You can also separate at multiple locations. For example, to separate the year into four columns, representing four digits, you can use multiple positions to separate.
gm_digits <- gm_tidy %>%
separate(col = "year", into = c("y1", "y2", "y3", "y4"), sep = c(1, 2, 3), convert = TRUE)
gm_digits
#> # A tibble: 9 × 6
#> country y1 y2 y3 y4 life_expectancy
#> <chr> <int> <int> <int> <int> <dbl>
#> 1 China 2 0 0 4 73
#> 2 Russia 2 0 0 4 65
#> 3 United States 2 0 0 4 77.7
#> 4 China 2 0 0 5 73.7
#> 5 China 2 0 0 6 74.2
#> 6 Russia 2 0 0 5 66.5
#> 7 Russia 2 0 0 6 67.5
#> 8 United States 2 0 0 5 78
#> 9 United States 2 0 0 6 78.2
Using the gm_digits
, you can also combine the four columns into a single column named year
.
gm_digits %>%
unite(col = "year", y1:y4, sep = "")
#> # A tibble: 9 × 3
#> country year life_expectancy
#> <chr> <chr> <dbl>
#> 1 China 2004 73
#> 2 Russia 2004 65
#> 3 United States 2004 77.7
#> 4 China 2005 73.7
#> 5 China 2006 74.2
#> 6 Russia 2005 66.5
#> 7 Russia 2006 67.5
#> 8 United States 2005 78
#> 9 United States 2006 78.2
Note that the sep
argument in the unite()
function is an empty string ""
. This means that there is no separator between the columns.
8.2.3 Exercises
- You have a tibble containing data on disease outbreaks, but the location column combines the country and city.

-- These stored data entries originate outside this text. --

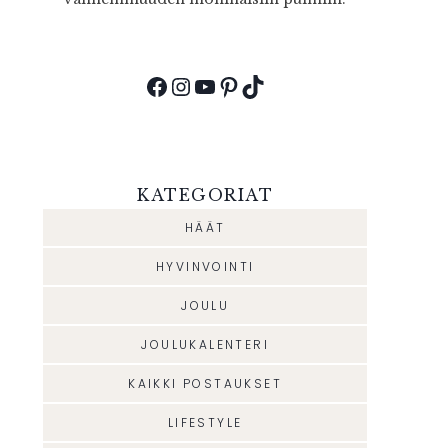
Facebook
Instagram
YouTube
Pinterest
TikTok
KATEGORIAT
HÄÄT
HYVINVOINTI
JOULU
JOULUKALENTERI
KAIKKI POSTAUKSET
LIFESTYLE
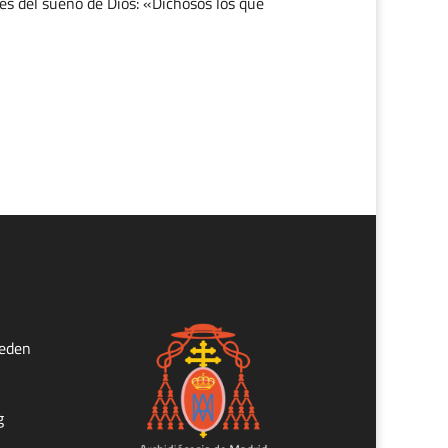
es del sueño de Dios: «Dichosos los que
ueden
g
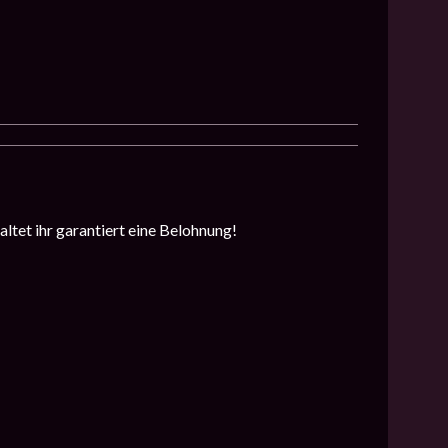
altet ihr garantiert eine Belohnung!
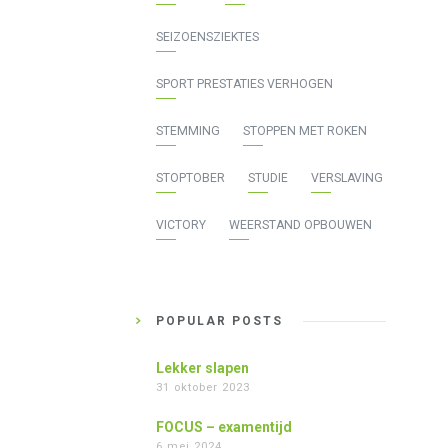
SEIZOENSZIEKTES
SPORT PRESTATIES VERHOGEN
STEMMING
STOPPEN MET ROKEN
STOPTOBER
STUDIE
VERSLAVING
VICTORY
WEERSTAND OPBOUWEN
POPULAR POSTS
Lekker slapen
31 oktober 2023
FOCUS – examentijd
6 mei 2024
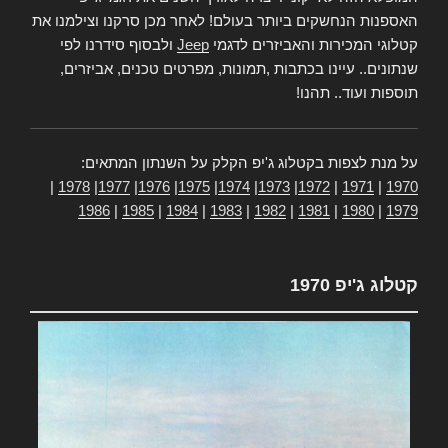
האספנות הנחשקים ביותר בעולם! לאחר מכן סרקנו וצילמנו את
קטלוגי המכירות והאביזרים לדגמי
Jeep
ולבסוף סידרנו לפי
שנתונים.. עיינו בכתבות ,תמונות, מפרטים טכנים, אביזרים,
תוספות ועוד.. תהנו!
על מנת לצפות בקטלוג ג'יפ הקלק על השנתון המתאים:
|
1978
|
1977
|
1976
|
1975
|
1974
|
1973
|
1972
|
1971
|
1970
1986
|
1985
|
1984
|
1983
|
1982
|
1981
|
1980
|
1979
קטלוג ג'יפ 1970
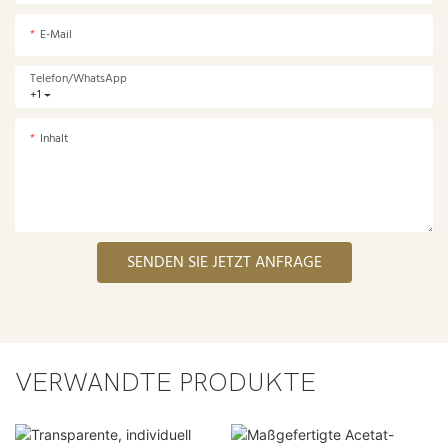
E-Mail
Telefon/WhatsApp
+1
Inhalt
SENDEN SIE JETZT ANFRAGE
VERWANDTE PRODUKTE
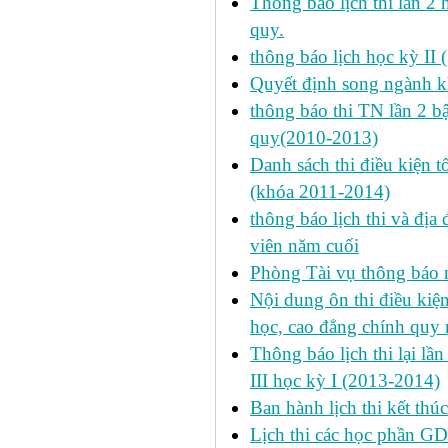
Thông báo lịch thi lần 2 
quy.
thông báo lịch học kỳ II 
Quyết định song ngành k
thông báo thi TN lần 2 
quy(2010-2013)
Danh sách thi điều kiện 
(khóa 2011-2014)
thông báo lịch thi và địa
viên năm cuối
Phòng Tài vụ thông báo n
Nội dung ôn thi điều kiện 
học, cao đẳng chính quy 
Thông báo lịch thi lại lần
III học kỳ I (2013-2014)
Ban hành lịch thi kết thú
Lịch thi các học phần GD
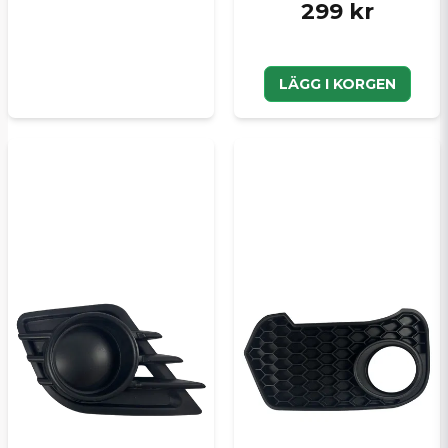
299 kr
LÄGG I KORGEN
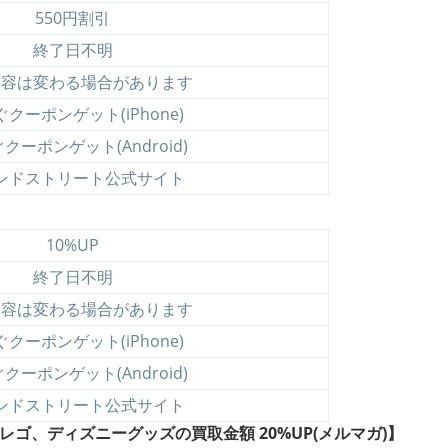
550円割引
終了日不明
内容は変わる場合があります
クーポンゲット(iPhone)
クーポンゲット(Android)
ンドストリート公式サイト
10%UP
終了日不明
内容は変わる場合があります
クーポンゲット(iPhone)
クーポンゲット(Android)
ンドストリート公式サイト
ゴ、ディズニーグッズの買取金額 20%UP(メルマガ)】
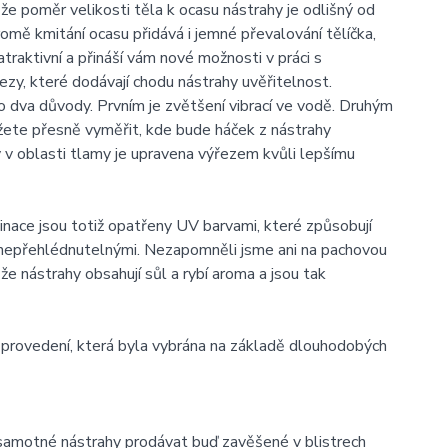
že poměr velikosti těla k ocasu nástrahy je odlišný od
romě kmitání ocasu přidává i jemné převalování tělíčka,
traktivní a přináší vám nové možnosti v práci s
ezy, které dodávají chodu nástrahy uvěřitelnost.
 dva důvody. Prvním je zvětšení vibrací ve vodě. Druhým
žete přesně vyměřit, kde bude háček z nástrahy
hy v oblasti tlamy je upravena výřezem kvůli lepšímu
nace jsou totiž opatřeny UV barvami, které způsobují
í nepřehlédnutelnými. Nezapomněli jsme ani na pachovou
e nástrahy obsahují sůl a rybí aroma a jsou tak
 provedení, která byla vybrána na základě dlouhodobých
samotné nástrahy prodávat buď zavěšené v blistrech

outbreaks <- tibble(outbreak_id = c(1, 2, 3), disease = c("Measles", "Influenza",
"Cholera"), location = c("USA_New York City", "Brazil_Sao Paulo", "India_Mumbai"))
outbreaks
#> # A tibble: 3 × 3
#> outbreak_id disease location
#> <dbl> <chr> <chr>
#> 1 1 Measles USA_New York City
#> 2 2 Influenza Brazil_Sao Paulo
#> 3 3 Cholera India_Mumbai
Separate the location
column into country
and city
columns.
- You have a tibble with separate columns for patient medical record numbers and visit dates.
patients <- tibble(patient_id = c(1, 2, 3), record_number = c("A123", "B456", "C789"),
visit_date = c("2024-10-15", "2024-09-22", "2024-10-16"))
patients
#> # A tibble: 3 × 3
#> patient_id record_number visit_date
#> <dbl> <chr> <chr>
#> 1 1 A123 2024-10-15
#> 2 2 B456 2024-09-22
#> 3 3 C789 2024-10-16
Combine the record_number
and visit_date
columns into a single column named record_date
with the format “record_number - visit_date”.
- You have a tibble with a vaccine_date column in the format “YYYY-MM-DD”.
vaccinations <- tibble(patient_id = c(1, 2, 3), vaccine_name = c("MMR", "Flu", "Tdap"),
vaccine_date = c("2023-08-10", "2024-10-05", "2022-06-15"))
vaccinations
#> # A tibble: 3 × 3
#> patient_id vaccine_name vaccine_date
#> <dbl> <chr> <chr>
#> 1 1 MMR 2023-08-10
#> 2 2 Flu 2024-10-05
#> 3 3 Tdap 2022-06-15
- Split the
vaccine_date
column into three columns: year, month, and day. - Create a new column called
month_year
in the format “MM/YYYY”.
- You have a tibble with responses to a health survey, but some responses in the symptoms column are separated by commas, while others are separated by semicolons.
survey_data <- tibble(respondent_id = c(1, 2, 3), symptoms = c("Headache, Fatigue",
"Nausea; Vomiting", "Cough"))
survey_data
#> # A tibble: 3 × 2
#> respondent_id symptoms
#> <dbl> <chr>
#> 1 1 Headache, Fatigue
#> 2 2 Nausea; Vomiting
#> 3 3 Cough
Split the symptoms column into symptom1
and symptom2
columns, handling the different separators correctly.